* _Given instruction_
In the records below, change every "collectors" to "collected by" and leave the rest of each line as it is.

* _Input records_
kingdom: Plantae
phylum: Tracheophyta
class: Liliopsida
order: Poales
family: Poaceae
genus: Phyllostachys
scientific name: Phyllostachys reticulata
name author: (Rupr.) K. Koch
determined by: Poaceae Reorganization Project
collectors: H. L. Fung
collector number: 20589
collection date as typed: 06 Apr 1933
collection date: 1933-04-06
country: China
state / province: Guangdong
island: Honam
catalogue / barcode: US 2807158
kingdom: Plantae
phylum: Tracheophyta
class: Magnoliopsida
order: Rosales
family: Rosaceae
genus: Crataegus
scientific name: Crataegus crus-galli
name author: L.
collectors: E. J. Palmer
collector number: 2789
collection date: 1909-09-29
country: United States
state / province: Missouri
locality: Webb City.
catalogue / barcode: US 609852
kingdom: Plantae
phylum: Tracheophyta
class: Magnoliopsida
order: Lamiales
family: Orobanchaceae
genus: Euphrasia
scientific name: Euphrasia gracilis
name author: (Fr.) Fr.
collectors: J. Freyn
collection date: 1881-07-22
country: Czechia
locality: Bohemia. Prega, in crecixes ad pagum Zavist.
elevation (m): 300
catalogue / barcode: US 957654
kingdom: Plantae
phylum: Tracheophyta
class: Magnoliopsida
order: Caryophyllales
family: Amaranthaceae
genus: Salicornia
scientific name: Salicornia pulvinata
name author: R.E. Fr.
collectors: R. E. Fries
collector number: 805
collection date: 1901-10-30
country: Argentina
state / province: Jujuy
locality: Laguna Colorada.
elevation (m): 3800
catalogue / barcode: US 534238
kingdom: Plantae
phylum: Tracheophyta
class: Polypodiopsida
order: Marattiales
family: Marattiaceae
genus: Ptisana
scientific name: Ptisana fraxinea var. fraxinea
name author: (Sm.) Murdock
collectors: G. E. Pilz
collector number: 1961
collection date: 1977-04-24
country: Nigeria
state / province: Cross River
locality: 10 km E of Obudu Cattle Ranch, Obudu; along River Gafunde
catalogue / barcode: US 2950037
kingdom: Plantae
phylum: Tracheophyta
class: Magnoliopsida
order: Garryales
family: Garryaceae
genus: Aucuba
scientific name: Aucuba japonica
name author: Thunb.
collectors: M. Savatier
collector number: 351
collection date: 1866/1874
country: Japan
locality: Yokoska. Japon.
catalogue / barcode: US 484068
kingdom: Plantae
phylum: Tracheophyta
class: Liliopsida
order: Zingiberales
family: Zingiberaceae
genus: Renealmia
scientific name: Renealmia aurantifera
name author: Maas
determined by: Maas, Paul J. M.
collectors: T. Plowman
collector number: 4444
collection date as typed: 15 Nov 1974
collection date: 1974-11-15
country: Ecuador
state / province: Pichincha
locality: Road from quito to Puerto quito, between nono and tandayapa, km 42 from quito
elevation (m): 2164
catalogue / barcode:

* _Final answer_
kingdom: Plantae
phylum: Tracheophyta
class: Liliopsida
order: Poales
family: Poaceae
genus: Phyllostachys
scientific name: Phyllostachys reticulata
name author: (Rupr.) K. Koch
determined by: Poaceae Reorganization Project
collected by: H. L. Fung
collector number: 20589
collection date as typed: 06 Apr 1933
collection date: 1933-04-06
country: China
state / province: Guangdong
island: Honam
catalogue / barcode: US 2807158
kingdom: Plantae
phylum: Tracheophyta
class: Magnoliopsida
order: Rosales
family: Rosaceae
genus: Crataegus
scientific name: Crataegus crus-galli
name author: L.
collected by: E. J. Palmer
collector number: 2789
collection date: 1909-09-29
country: United States
state / province: Missouri
locality: Webb City.
catalogue / barcode: US 609852
kingdom: Plantae
phylum: Tracheophyta
class: Magnoliopsida
order: Lamiales
family: Orobanchaceae
genus: Euphrasia
scientific name: Euphrasia gracilis
name author: (Fr.) Fr.
collected by: J. Freyn
collection date: 1881-07-22
country: Czechia
locality: Bohemia. Prega, in crecixes ad pagum Zavist.
elevation (m): 300
catalogue / barcode: US 957654
kingdom: Plantae
phylum: Tracheophyta
class: Magnoliopsida
order: Caryophyllales
family: Amaranthaceae
genus: Salicornia
scientific name: Salicornia pulvinata
name author: R.E. Fr.
collected by: R. E. Fries
collector number: 805
collection date: 1901-10-30
country: Argentina
state / province: Jujuy
locality: Laguna Colorada.
elevation (m): 3800
catalogue / barcode: US 534238
kingdom: Plantae
phylum: Tracheophyta
class: Polypodiopsida
order: Marattiales
family: Marattiaceae
genus: Ptisana
scientific name: Ptisana fraxinea var. fraxinea
name author: (Sm.) Murdock
collected by: G. E. Pilz
collector number: 1961
collection date: 1977-04-24
country: Nigeria
state / province: Cross River
locality: 10 km E of Obudu Cattle Ranch, Obudu; along River Gafunde
catalogue / barcode: US 2950037
kingdom: Plantae
phylum: Tracheophyta
class: Magnoliopsida
order: Garryales
family: Garryaceae
genus: Aucuba
scientific name: Aucuba japonica
name author: Thunb.
collected by: M. Savatier
collector number: 351
collection date: 1866/1874
country: Japan
locality: Yokoska. Japon.
catalogue / barcode: US 484068
kingdom: Plantae
phylum: Tracheophyta
class: Liliopsida
order: Zingiberales
family: Zingiberaceae
genus: Renealmia
scientific name: Renealmia aurantifera
name author: Maas
determined by: Maas, Paul J. M.
collected by: T. Plowman
collector number: 4444
collection date as typed: 15 Nov 1974
collection date: 1974-11-15
country: Ecuador
state / province: Pichincha
locality: Road from quito to Puerto quito, between nono and tandayapa, km 42 from quito
elevation (m): 2164
catalogue / barcode:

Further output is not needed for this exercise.